Omnia mutantur, nos et mutamur in ("Everything changes, nothing perishes”). Ingenuity is definitely key, and just last year saw him team up with relatively unknown Sydney DJ Emoh Instead, to create What So Not. This gold-mine of a combination, backed by none other than successful inbetweener Skrillex, has offered a new spin on his work, and kept any ounce of the distasteful mainstream out of the picture. The duo has gone from strength to strength, appealing to the masses of the clubs, while still separately standing on their own and flying an Aussie flag on a competitive international market.
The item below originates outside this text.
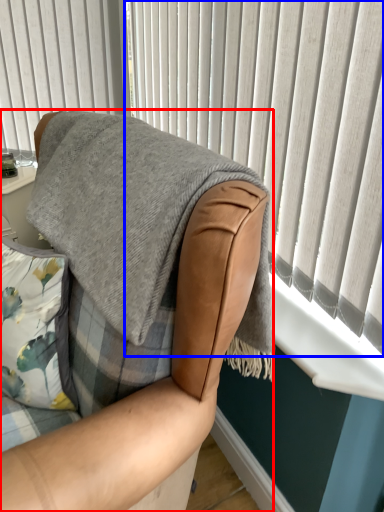
Question: Among these objects, which one is nearest to the camera, chair (highlighted by a red box) or curtain (highlighted by a blue box)?

Choices:
 (A) chair
 (B) curtain

Answer: (A)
Above all from what it appears, he is a good guy with a clear level-headed head on him, even telling The Guardian last year that he will do anything "to avoid the poisons of success.”
This British duo have garnered an epic amount of success over the years, bringing the underground electronic sound to the mainstream and hitting the higher reaches of the UK charts with hits such as 'White Noise' and 'Latch.'
…But is selling over 1 million singles selling out?
Since signing with big name label Universal, all could have been lost for the talented Lawrence brothers. In fact, it was quite the opposite. When signing with their label, they said told Billboard, "we had an agreement with that they could carry on doing what we’re doing and they could just let us get on with it, and that’s exactly what happened.”
Disclosure’s achievement should not be in anyway underestimated. This well-oiled machine continues to pump out talented vocal artist after talented vocal artist into the spotlight, whilst remaining themselves relatively unscathed - not through any act of god but through careful planning and commitment to their cause and their music. They have created chart-friendly dance music, whilst retaining underground credibility and not softening their sound to cash in on any current trends or the temptation of a Las Vegas $$$ slot. A crossover of old school house and garage culture, crossed with exquisitely produce instrumental electronica, combined with hooks to seduce a wide-ranging mainstream audience, they are truly building their style on top of countless dance acts who have gone before them and succeeded such as Daft Punk and The Chemical Brothers.
When asked, "now that you’ve got a song in the charts, are you going to change your music? Are you going to sound like EDM guys?" Guy Lawrence aptly replied, without any arrogance, "why would I need to change what I do? You’re always going to get haters, but I believe the dynamic has changed this year in the charts.”